Sunday, January 03, 2010

The Mike Leach Saga: It Takes Years to Build a Brand, Only A Season to Tarnish It

There have been many articles on the issues going on behind the dismissal of Texas Tech's football coach, Mike Leach, and this one gives a different side to the story (which at first looked like a battle between an AD, a player with a strong-willed and well-known father, and a head coach). It's a good read, as it's not every day that a school fires a coach before the end of the first season after they had given him a new (and lucrative) five-year contract.

Leach's firing marked the second firing in the Big 12 this year of a successful coach who either had gotten too big for his program, too abusive or too unaccountable. Whatever the case, the terminations of Leach and now-former Kansas head coach Mark Mangino are evidence that the coaches don't control their schools or hold them hostage precisely because they're winning. What these terminations also can point to is the tremendous stress and responsibility placed upon these head coaches, so much so that their jobs are as consuming as any in the country -- and that type of burden can damage a person, physically (see the case of Urban Meyer) and emotionally.

I recall a quote from Bill Belichick's father, Steve, himself a revered assistant coach, when asked if his son was a genius. "Genius?" The elder Belichick responded. "All he does is run up and down the sidelines coaching football for a living."

Perhaps it's time, again, to look at the perspective the big-time schools have about football (seemingly above almost everything else) and what the purpose is of having a big-time college football program. Two successful coaches were fired this year because of what can only be described as behavioral irregularities -- coaches who only a short while ago had been hailed for turning their programs around and building winners. Now these men are out on the coaching scrap heap, damaged, partially because of their own bad decisions, partially because of a system around them that encouraged tough (and sometimes) mean decisions, and partially because of a culture that stresses winning football games more than anything else.

These men are human. They are not geniuses. Football is a game, like basketball, baseball, hockey, lacrosse, volleyball, field hockey, softball, that should be for kids. For fun.

What has happened at Texas Tech and Kansas demonstrates that it is -- and has been for a while -- a ruthless big business that, for every winner there is, creates collateral damage in terms of ruined coaches, damaged or uneducated players, and college kids who perhaps spend too much time following games and partying around them than learning better skills to get more out of life. Okay, so the latter point might be a bit of a stretch, but when you write sometimes you shock to provoke a response.
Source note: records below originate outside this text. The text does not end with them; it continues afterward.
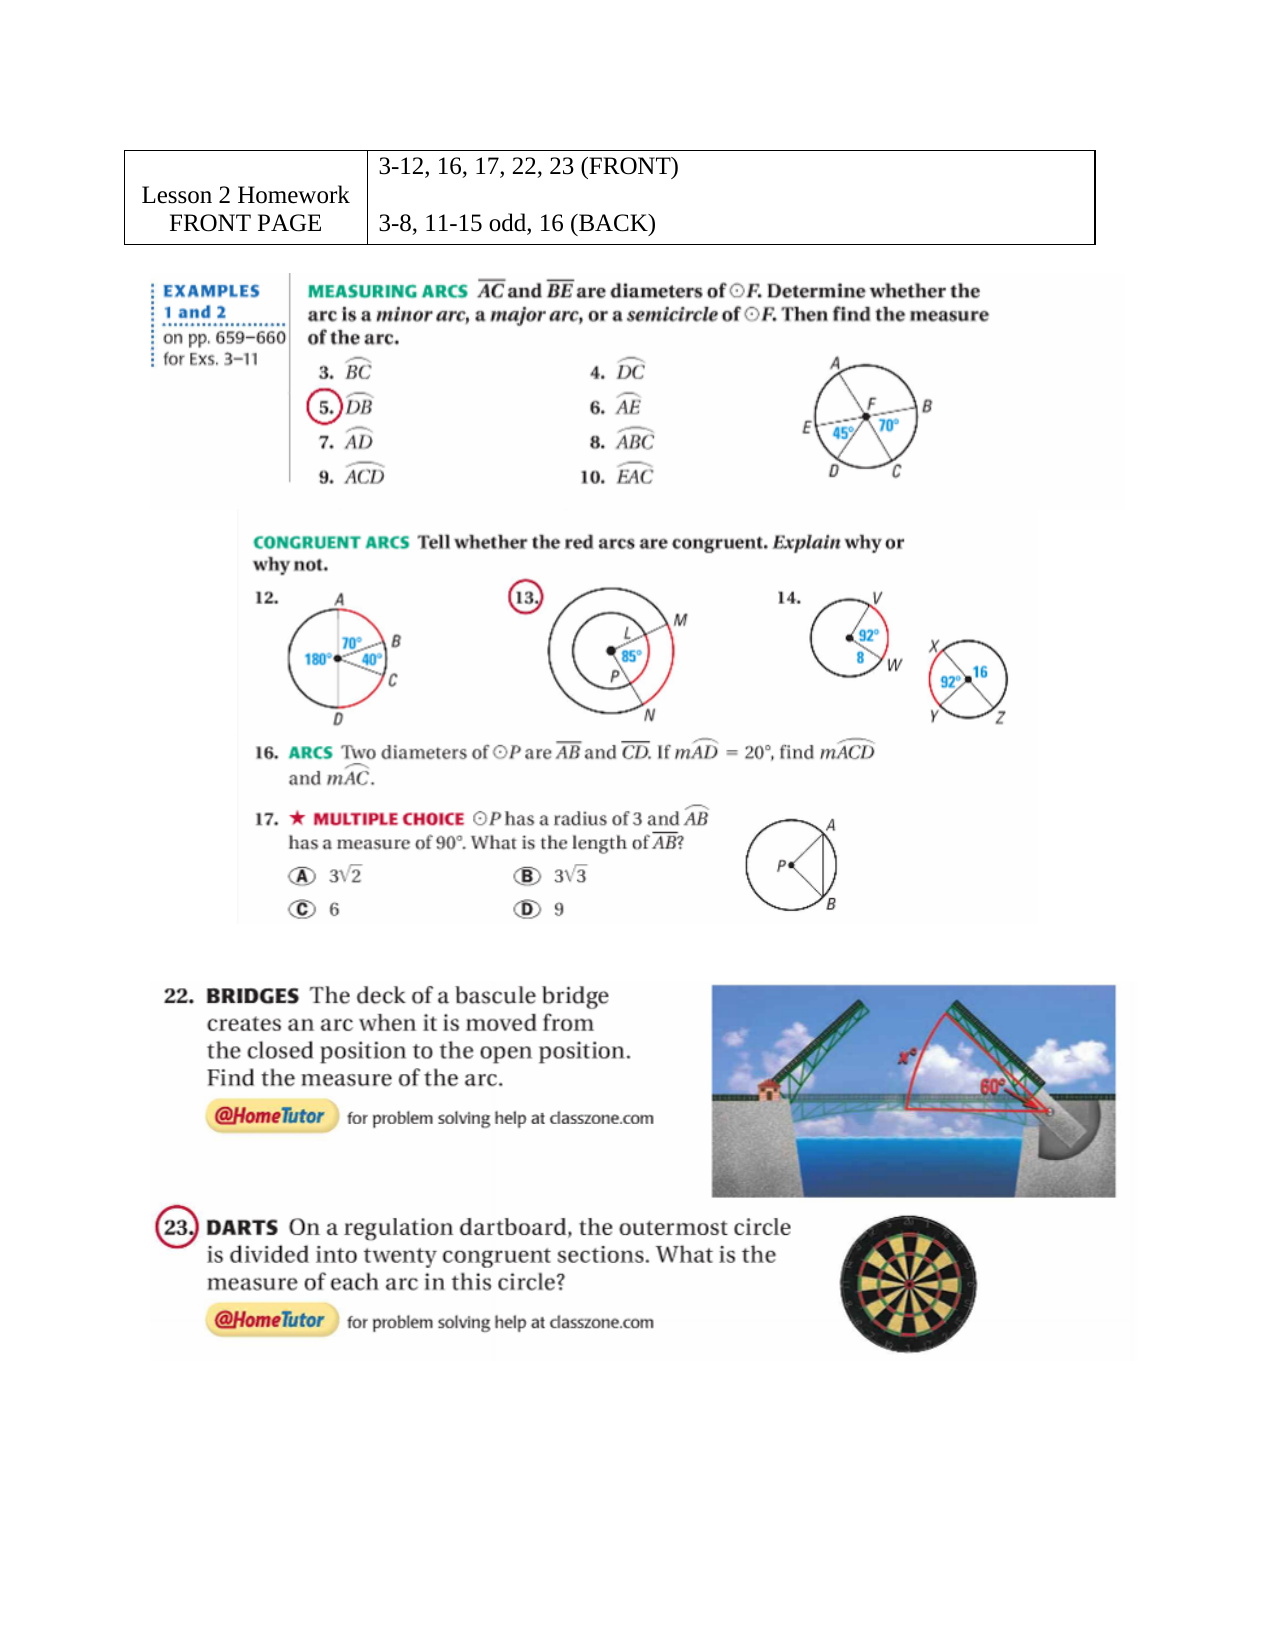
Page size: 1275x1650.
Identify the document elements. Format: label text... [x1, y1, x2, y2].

picture [150, 981, 1138, 1361]
picture [150, 273, 1125, 924]
table_header 3-12, 16, 17, 22, 23 (FRONT) 3-8, 11-15 odd, 16 (BACK) [368, 151, 1094, 244]
table_header Lesson 2 Homework FRONT PAGE [125, 151, 367, 244]
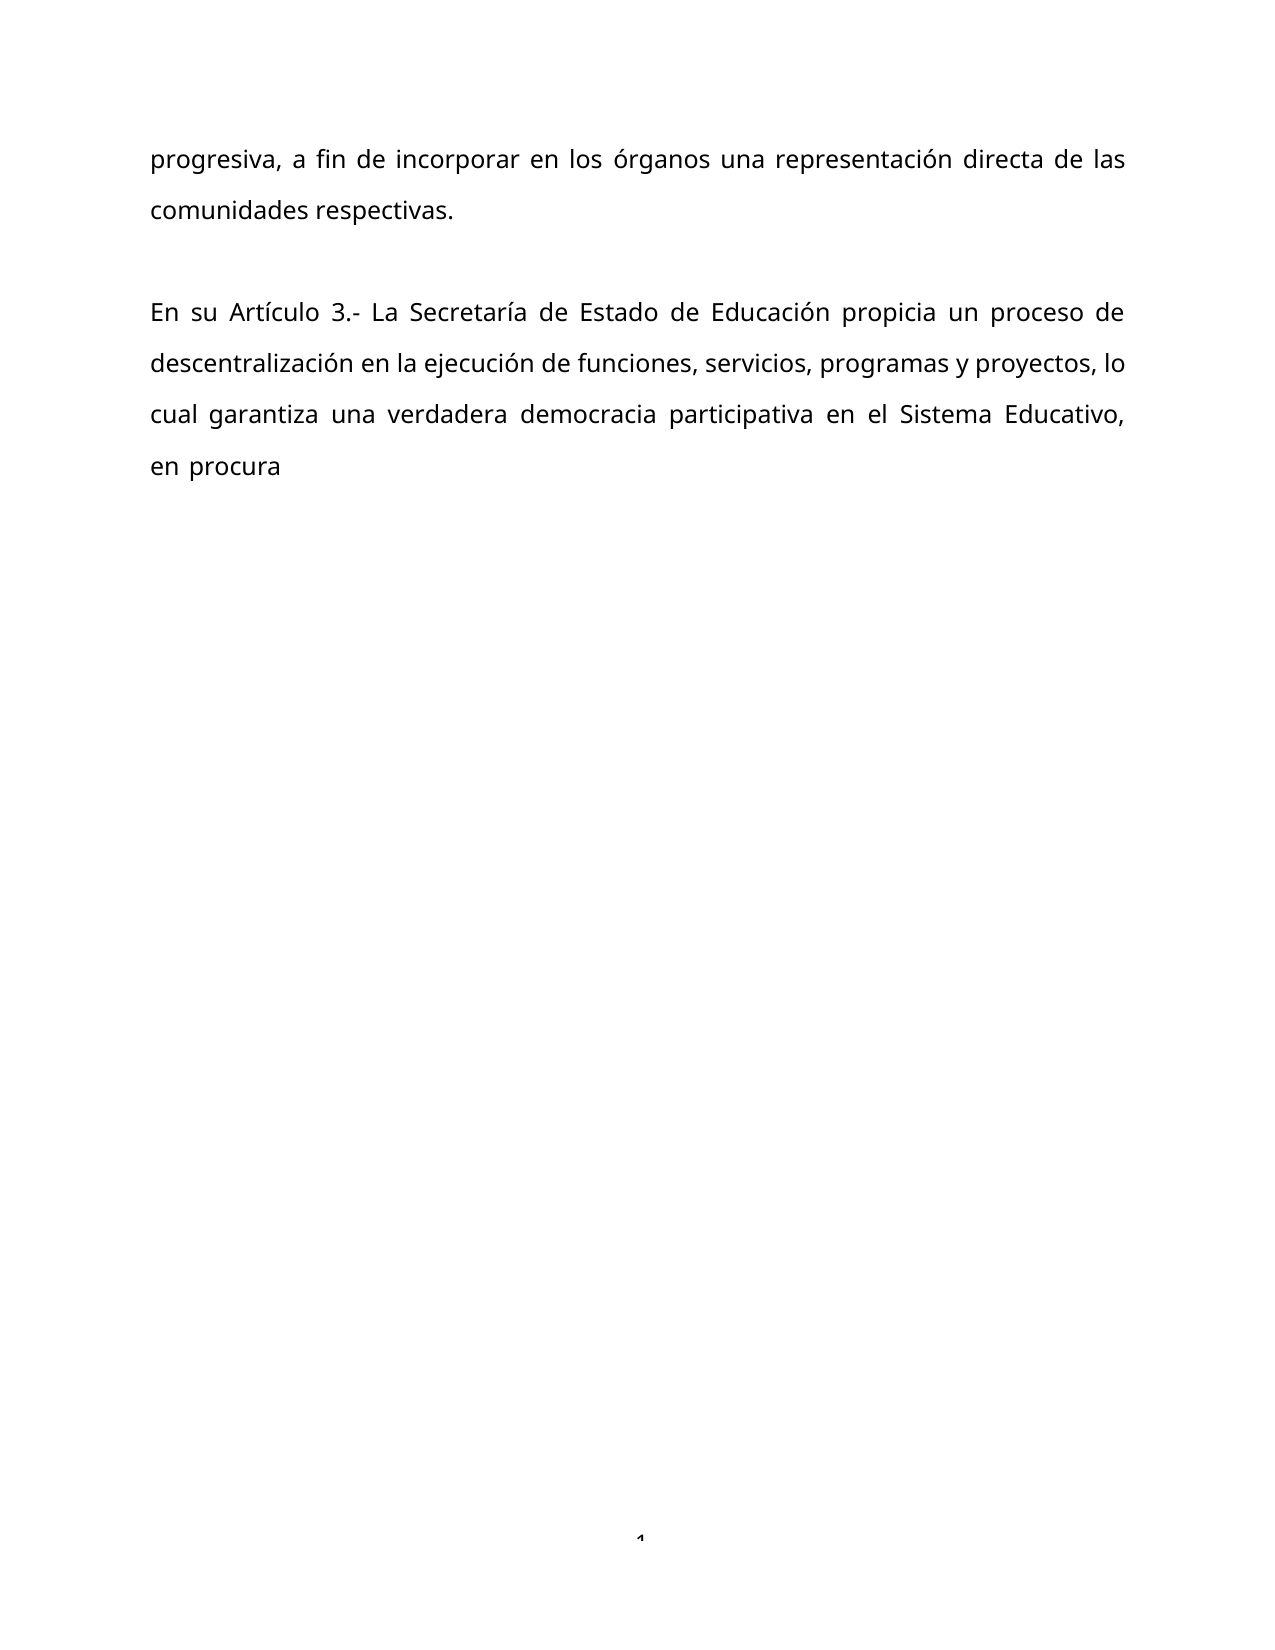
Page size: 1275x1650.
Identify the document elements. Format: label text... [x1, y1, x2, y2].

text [150, 142, 1126, 227]
text En su Artículo 3.- La Secretaría de Estado de Educación propicia un proceso de descentralización en la ejecución de funciones, servicios, programas y proyectos, lo cual garantiza una verdadera democracia participativa en el Sistema Educativo, en procura [150, 295, 1126, 482]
Still, people should ask themselves why college football has become so important in some places to create situations like these.
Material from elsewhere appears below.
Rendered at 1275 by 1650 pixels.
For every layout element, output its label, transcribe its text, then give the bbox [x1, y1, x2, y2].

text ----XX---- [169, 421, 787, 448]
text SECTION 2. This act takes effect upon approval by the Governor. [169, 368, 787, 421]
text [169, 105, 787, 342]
General Patton was a hero for what he did during World War II. My guess is that he wouldn't have survived media scrutiny and political pressure today. Neither would have Bear Bryant (a quick read of "Junction Boys" would tell you that).
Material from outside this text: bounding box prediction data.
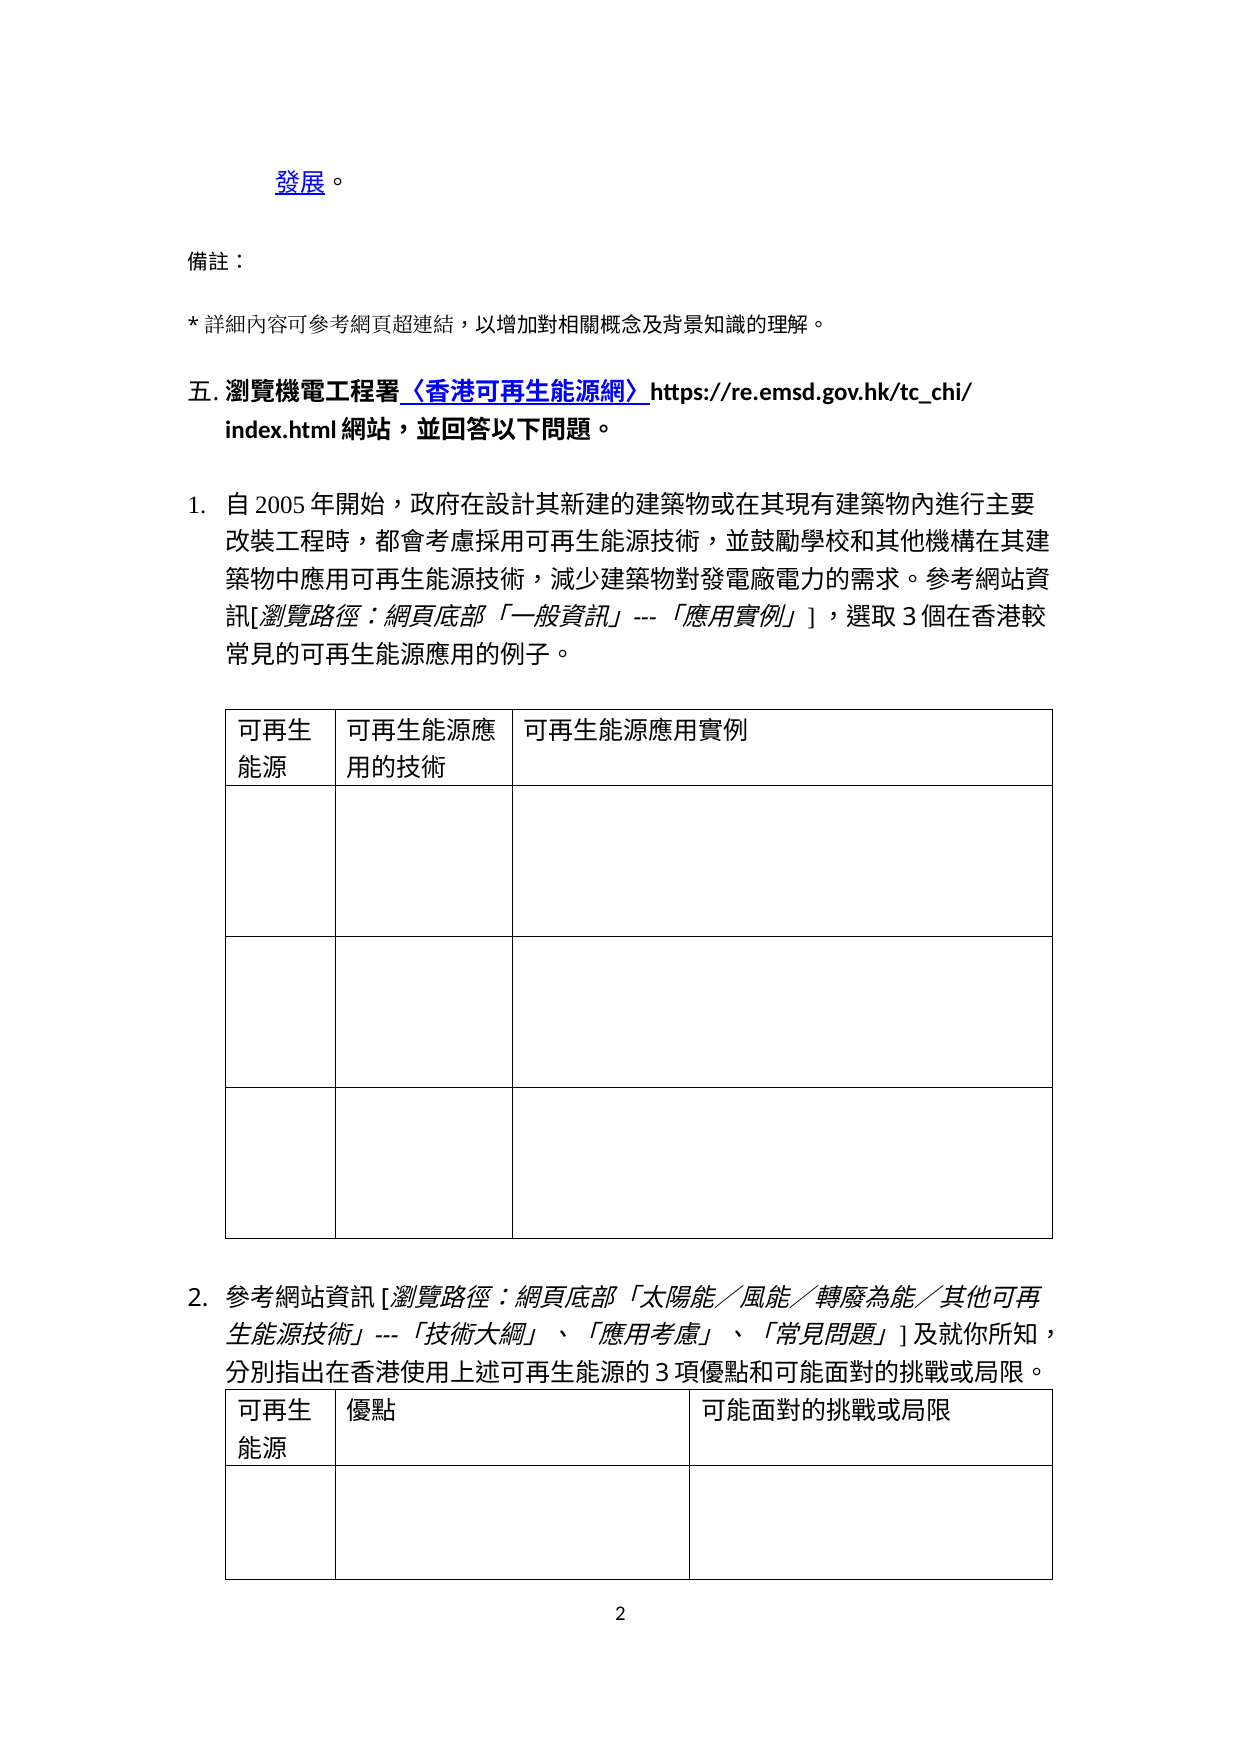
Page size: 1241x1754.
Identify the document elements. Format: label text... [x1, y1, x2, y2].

table_cell [226, 786, 335, 936]
table_cell [336, 937, 512, 1087]
table_cell [513, 1088, 1052, 1238]
table_cell [336, 1466, 689, 1578]
list 自2005年開始，政府在設計其新建的建築物或在其現有建築物內進行主要改裝工程時，都會考慮採用可再生能源技術，並鼓勵學校和其他機構在其建築物中應用可再生能源技術，減少建築物對發電廠電力的需求。參考網站資訊[瀏覽路徑：網頁底部「一般資訊」---「應用實例」] ，選取 3個在香港較常見的可再生能源應用的例子。 [187, 484, 1053, 671]
table_cell [513, 786, 1052, 936]
table_cell [226, 937, 335, 1087]
table_header 可再生能源 [226, 710, 335, 785]
table_cell [336, 1088, 512, 1238]
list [238, 162, 1053, 199]
table_cell [226, 1466, 335, 1578]
list 瀏覽機電工程署〈香港可再生能源網〉https://re.emsd.gov.hk/tc_chi/index.html網站，並回答以下問題。 [187, 371, 1053, 446]
table_header 優點 [336, 1390, 689, 1465]
table_header 可再生能源應用的技術 [336, 710, 512, 785]
table_cell [513, 937, 1052, 1087]
subtitle * 詳細內容可參考網頁超連結，以增加對相關概念及背景知識的理解。 [187, 304, 1053, 342]
table_header 可能面對的挑戰或局限 [690, 1390, 1052, 1465]
text 備註： [187, 245, 1053, 275]
table_header 可再生能源應用實例 [513, 710, 1052, 785]
table_cell [690, 1466, 1052, 1578]
list 參考網站資訊 [瀏覽路徑：網頁底部「太陽能／風能／轉廢為能／其他可再生能源技術」---「技術大綱」、「應用考慮」、「常見問題」] 及就你所知，分別指出在香港使用上述可再生能源的3項優點和可能面對的挑戰或局限。 [187, 1276, 1053, 1389]
table_cell [336, 786, 512, 936]
table_cell [226, 1088, 335, 1238]
table_header 可再生能源 [226, 1390, 335, 1465]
College football will continue to chug along, untransparent and unchecked to a great degree. But cases like those of Mike Leach and Mark Mangino deserve scrutiny and should be studied, so that we all can remember that this is just a game.

1 comment:

Anonymous said...

Amen! It's football for goodness sake. If one more person writes that Leach was the "winningest coach" I'll vomit! Bottomline, he isn't the sharpest knife in the drawer - anyone in a position of authority who uses the opportunity of an injury to teach a lesson to another person ought to be relinquisted of their position. Last time I checked Leach had a law degree, not a medical one and thus was not in a position to judge the existance or severity of the concussion. There is a time and a place for most things, but sadly both the timing for a punishment and the locations James was sent to were inappropriate. We've now heard Leach trash the character of both father and son James. I suspect very soon that he'll be razing the character of the Tech trainer who was quoted as disagreeing with his directives to isolate Adam James. The folks supporting Leach are placing too high of a priority on their Saturday entertainment and clearly have missed the point entirely.